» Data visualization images
•••••

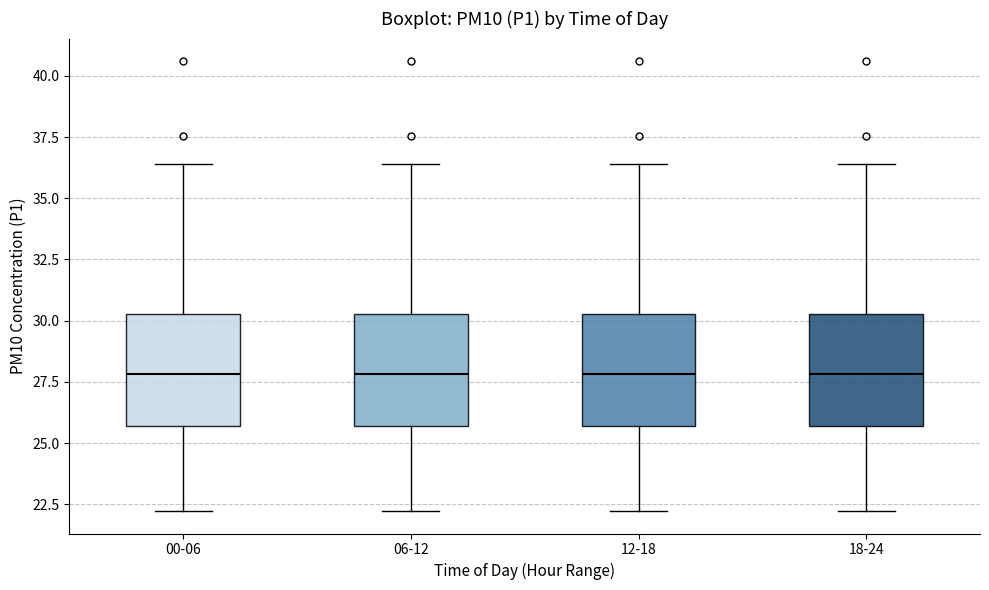

Reading left to right, read every box against the y-axis: the position of its median line, the range the box covers, and the ends of its whiskers. The values are not printed on the chart, so give them approximately, as read against the axis.

00-06: median 28.0, box 25.5 to 30.5, whiskers 22.0 to 36.5
06-12: median 28.0, box 25.5 to 30.5, whiskers 22.0 to 36.5
12-18: median 28.0, box 25.5 to 30.5, whiskers 22.0 to 36.5
18-24: median 28.0, box 25.5 to 30.5, whiskers 22.0 to 36.5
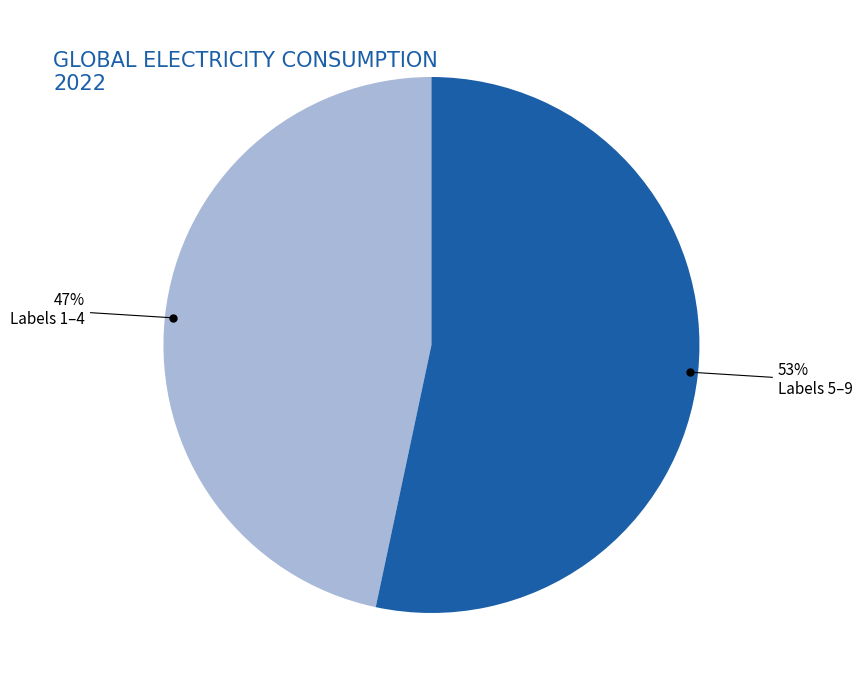

Is there a majority slice in this chart?

Yes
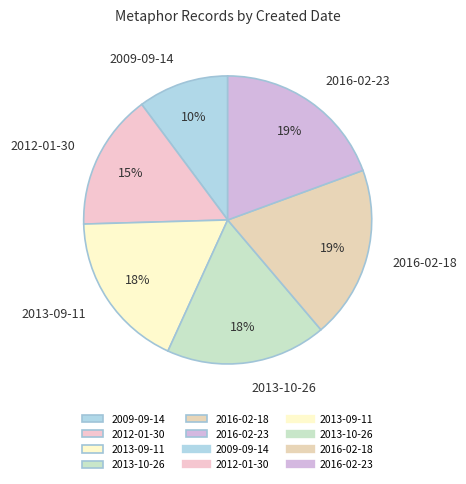

Approximately how many times larger is the value at 2009-09-14 compared to 2016-02-23?

0.5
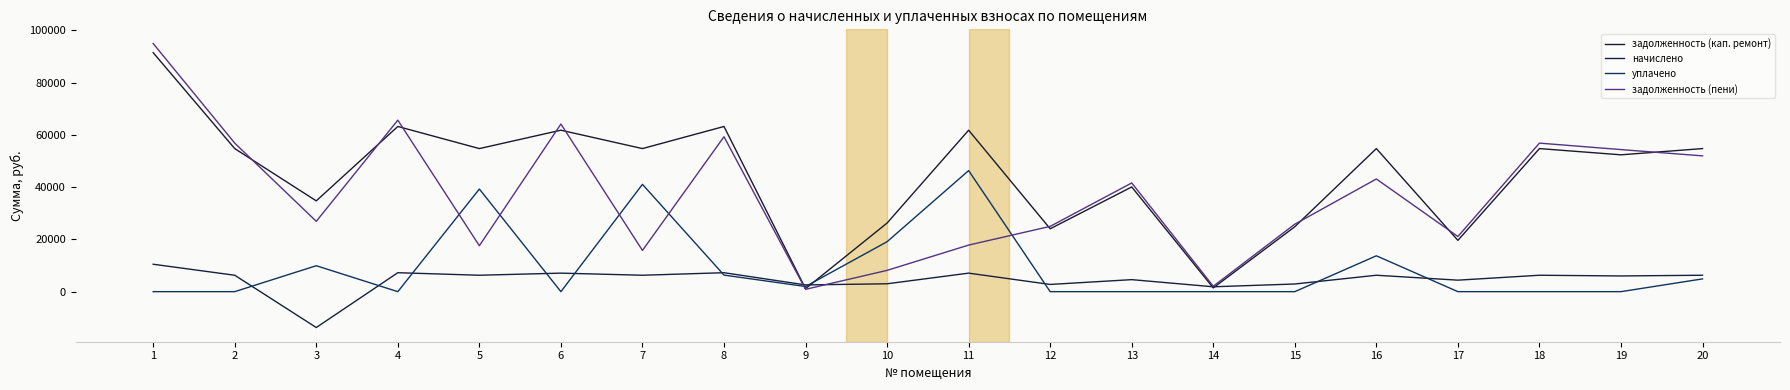

The начислено series shows 10494.9 at 1. True or false?

True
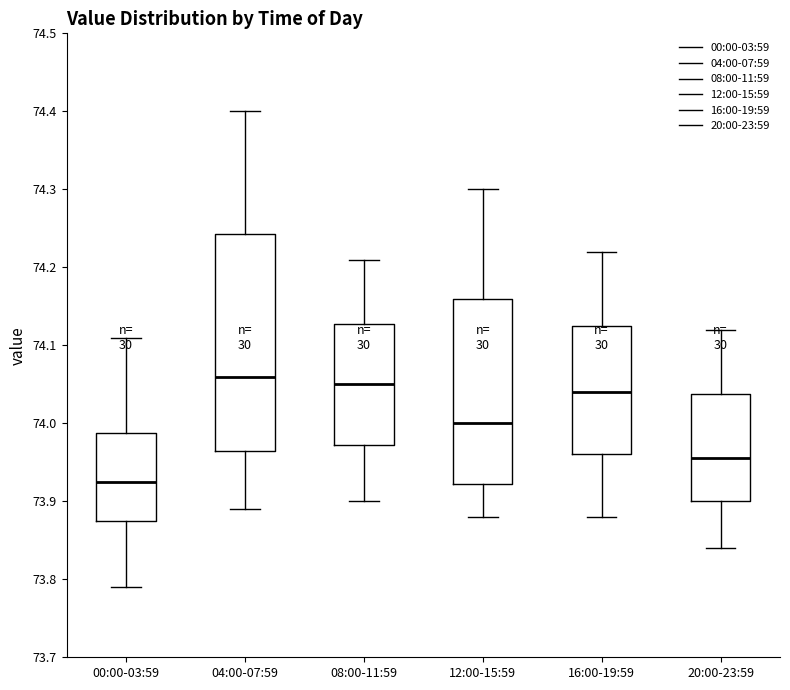

Reading left to right, read every box against the y-axis: the position of its median line, the range the box covers, and the ends of its whiskers. The values are not printed on the chart, so give them approximately, as read against the axis.

00:00-03:59: median 73.93, box 73.88 to 73.99, whiskers 73.79 to 74.11
04:00-07:59: median 74.06, box 73.97 to 74.24, whiskers 73.89 to 74.40
08:00-11:59: median 74.05, box 73.97 to 74.13, whiskers 73.90 to 74.21
12:00-15:59: median 74.00, box 73.92 to 74.16, whiskers 73.88 to 74.30
16:00-19:59: median 74.04, box 73.96 to 74.13, whiskers 73.88 to 74.22
20:00-23:59: median 73.96, box 73.90 to 74.04, whiskers 73.84 to 74.12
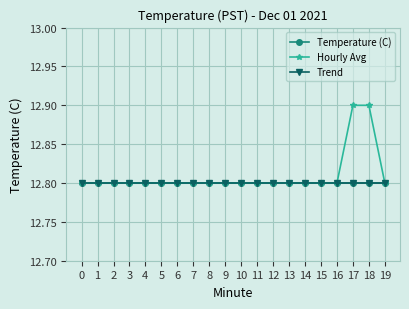

Reading right to left, what are all the values shown in this chart?

Temperature (C): 12.8	12.8	12.8	12.8	12.8	12.8	12.8	12.8	12.8	12.8	12.8	12.8	12.8	12.8	12.8	12.8	12.8	12.8	12.8	12.8
Hourly Avg: 12.8	12.9	12.9	12.8	12.8	12.8	12.8	12.8	12.8	12.8	12.8	12.8	12.8	12.8	12.8	12.8	12.8	12.8	12.8	12.8
Trend: 12.8	12.8	12.8	12.8	12.8	12.8	12.8	12.8	12.8	12.8	12.8	12.8	12.8	12.8	12.8	12.8	12.8	12.8	12.8	12.8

•••••

» Your objective
Please give the lines of the items as a numbered list, starting at the line that contains "00:00-03:59: median 73.93, box" and ending at the last line of the items. Skip blank lines and leave the pictures out.

» Answer
1. 00:00-03:59: median 73.93, box 73.88 to 73.99, whiskers 73.79 to 74.11
2. 04:00-07:59: median 74.06, box 73.97 to 74.24, whiskers 73.89 to 74.40
3. 08:00-11:59: median 74.05, box 73.97 to 74.13, whiskers 73.90 to 74.21
4. 12:00-15:59: median 74.00, box 73.92 to 74.16, whiskers 73.88 to 74.30
5. 16:00-19:59: median 74.04, box 73.96 to 74.13, whiskers 73.88 to 74.22
6. 20:00-23:59: median 73.96, box 73.90 to 74.04, whiskers 73.84 to 74.12
7. Reading right to left, what are all the values shown in this chart?
8. Temperature (C): 12.8	12.8	12.8	12.8	12.8	12.8	12.8	12.8	12.8	12.8	12.8	12.8	12.8	12.8	12.8	12.8	12.8	12.8	12.8	12.8
9. Hourly Avg: 12.8	12.9	12.9	12.8	12.8	12.8	12.8	12.8	12.8	12.8	12.8	12.8	12.8	12.8	12.8	12.8	12.8	12.8	12.8	12.8
10. Trend: 12.8	12.8	12.8	12.8	12.8	12.8	12.8	12.8	12.8	12.8	12.8	12.8	12.8	12.8	12.8	12.8	12.8	12.8	12.8	12.8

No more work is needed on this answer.